*** Opening of RECORDS SUPPLIED ***

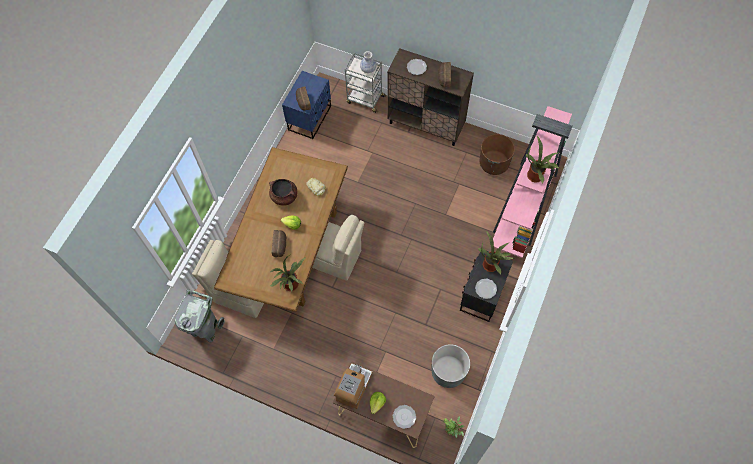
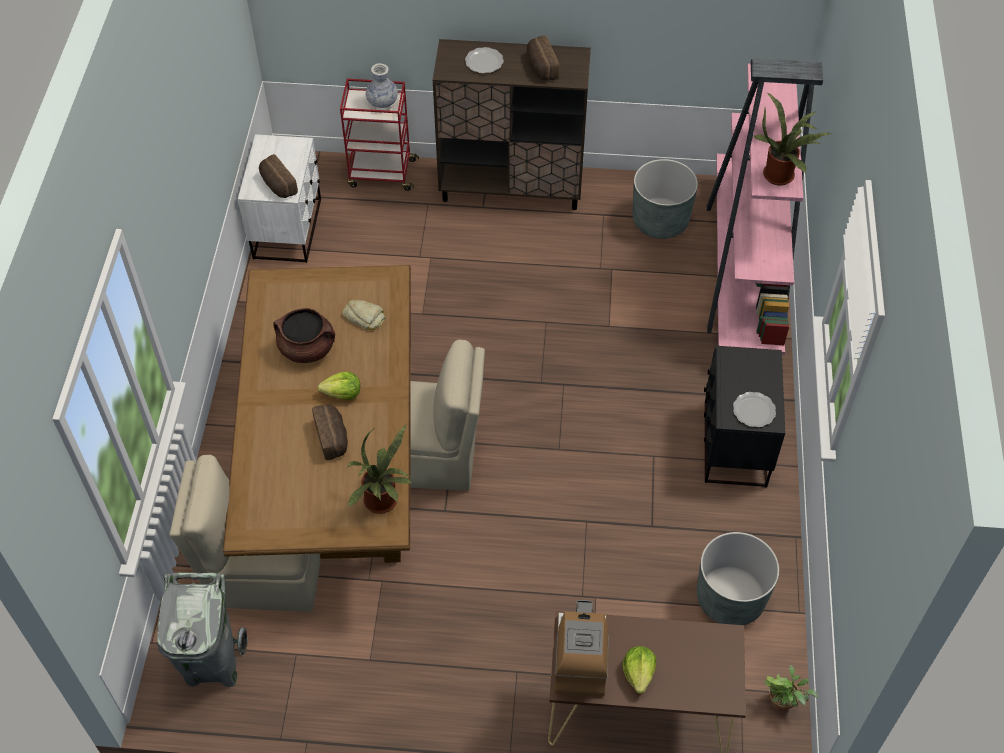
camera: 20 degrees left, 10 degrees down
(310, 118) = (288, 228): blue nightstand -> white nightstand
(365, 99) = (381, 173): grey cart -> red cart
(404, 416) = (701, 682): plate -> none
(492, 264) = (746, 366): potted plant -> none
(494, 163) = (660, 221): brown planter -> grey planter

*** Close of RECORDS SUPPLIED ***
*** Opening of RECORDS SUPPLIED ***

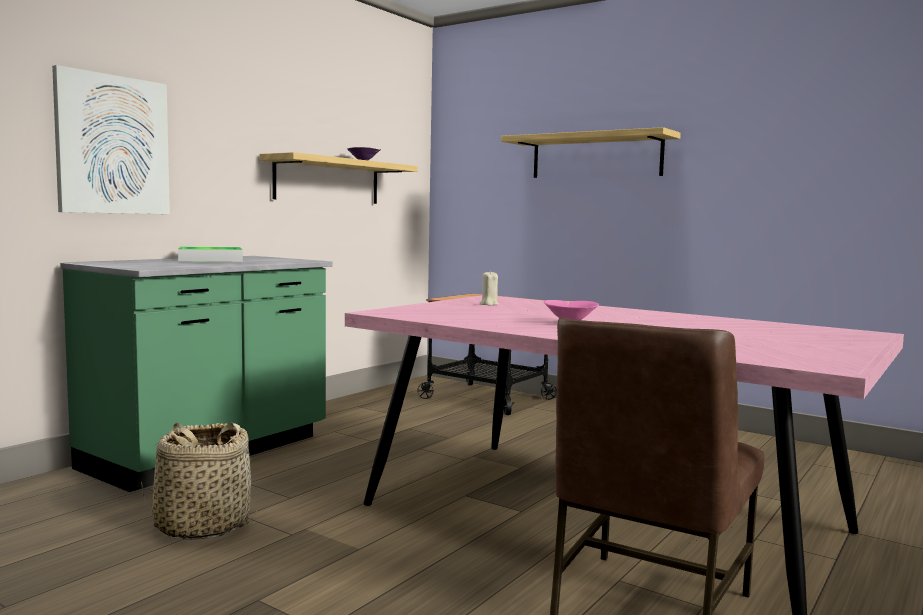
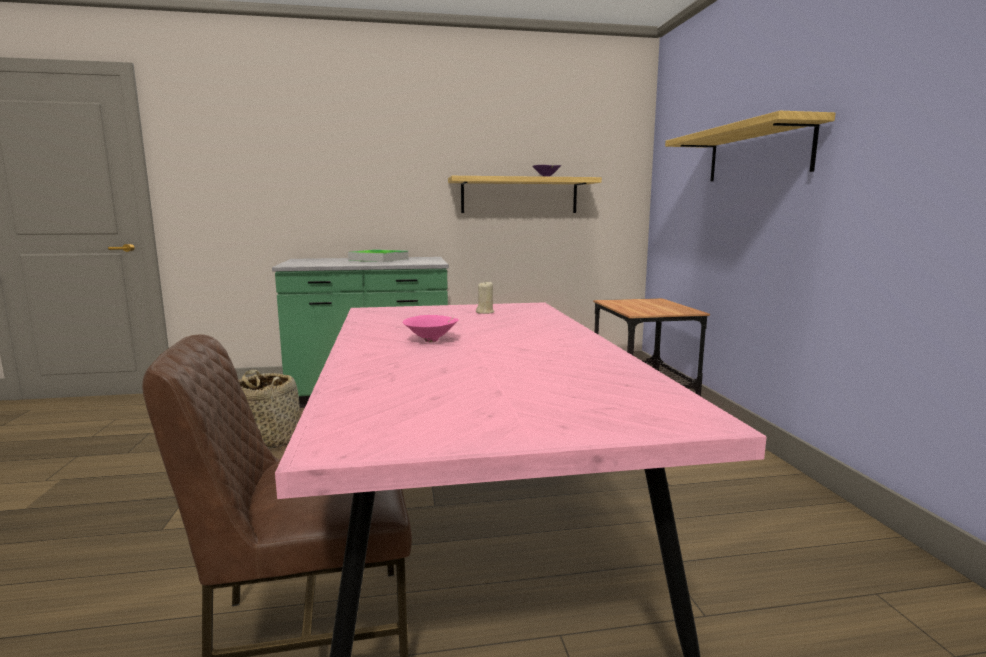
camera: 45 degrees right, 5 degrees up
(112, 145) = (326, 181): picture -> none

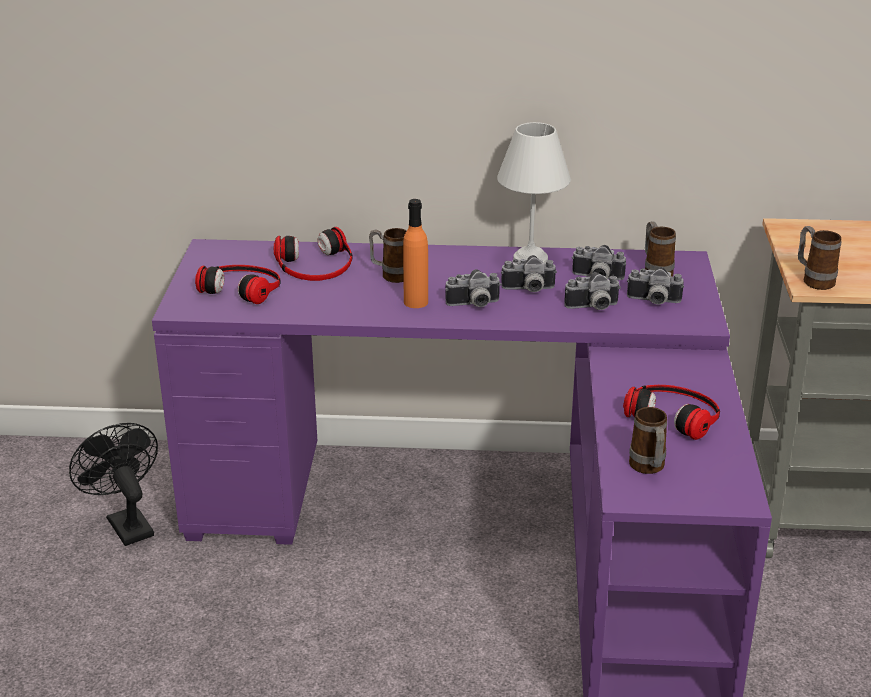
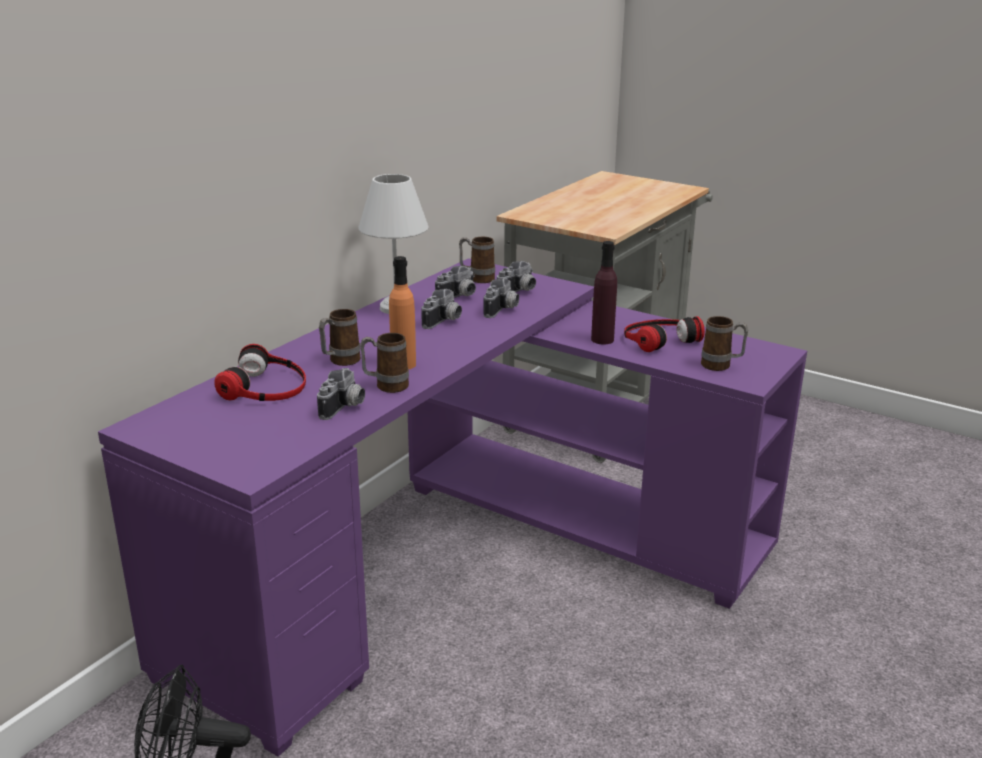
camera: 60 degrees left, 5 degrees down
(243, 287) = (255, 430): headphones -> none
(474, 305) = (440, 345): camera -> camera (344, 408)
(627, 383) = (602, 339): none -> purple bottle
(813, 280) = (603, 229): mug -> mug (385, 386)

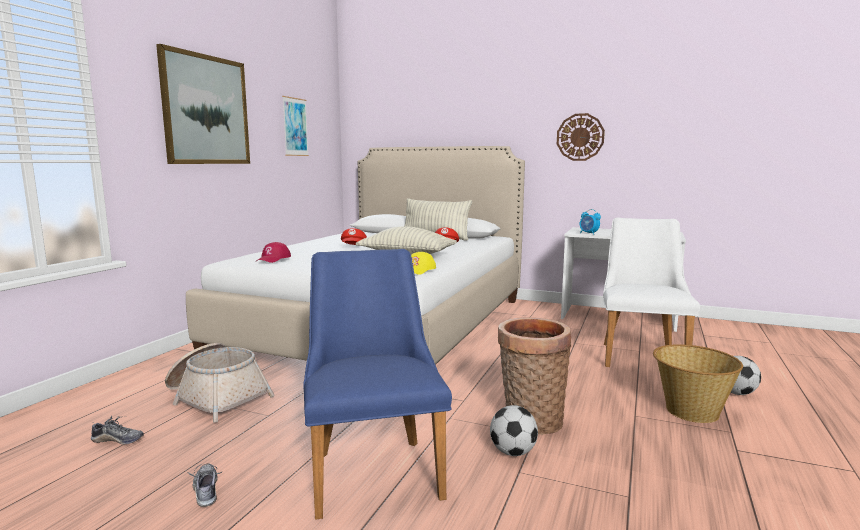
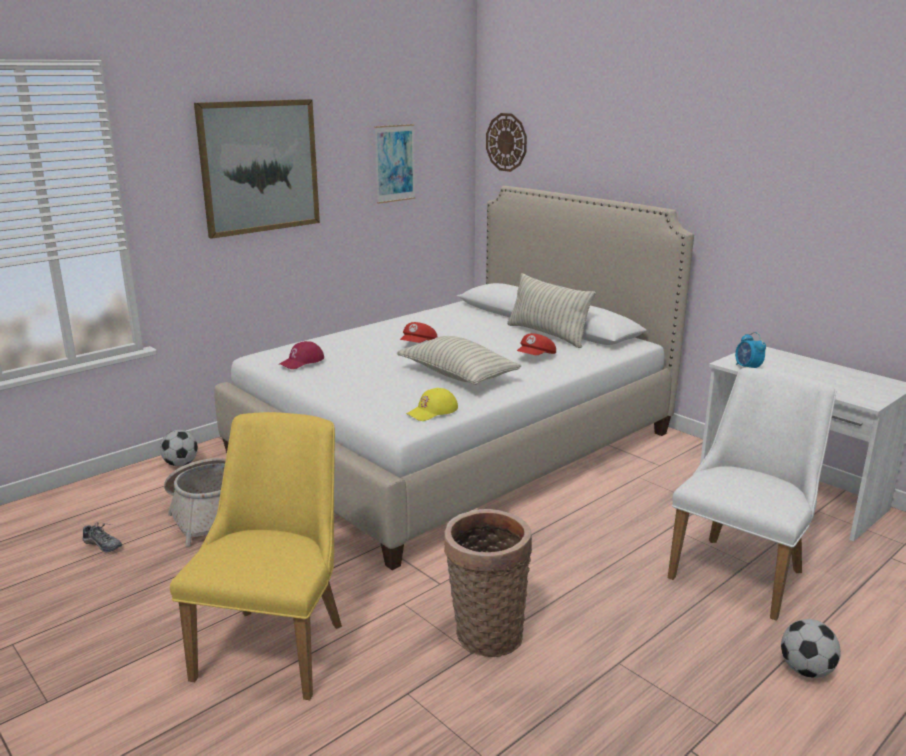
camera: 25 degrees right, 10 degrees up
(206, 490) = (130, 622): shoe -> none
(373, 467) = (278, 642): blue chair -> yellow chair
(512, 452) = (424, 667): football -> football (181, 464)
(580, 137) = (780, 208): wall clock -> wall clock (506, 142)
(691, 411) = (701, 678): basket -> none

*** Close of RECORDS SUPPLIED ***

_TRY IT_
Transcribe, exactly and without additions, the lines of the records above, beginning with the line that contains "camera: 20 degrees left, 10 degrees down" and ending with the line that contains "(494, 163) = (660, 221): brown", both included.

_RESULT BELOW_
camera: 20 degrees left, 10 degrees down
(310, 118) = (288, 228): blue nightstand -> white nightstand
(365, 99) = (381, 173): grey cart -> red cart
(404, 416) = (701, 682): plate -> none
(492, 264) = (746, 366): potted plant -> none
(494, 163) = (660, 221): brown planter -> grey planter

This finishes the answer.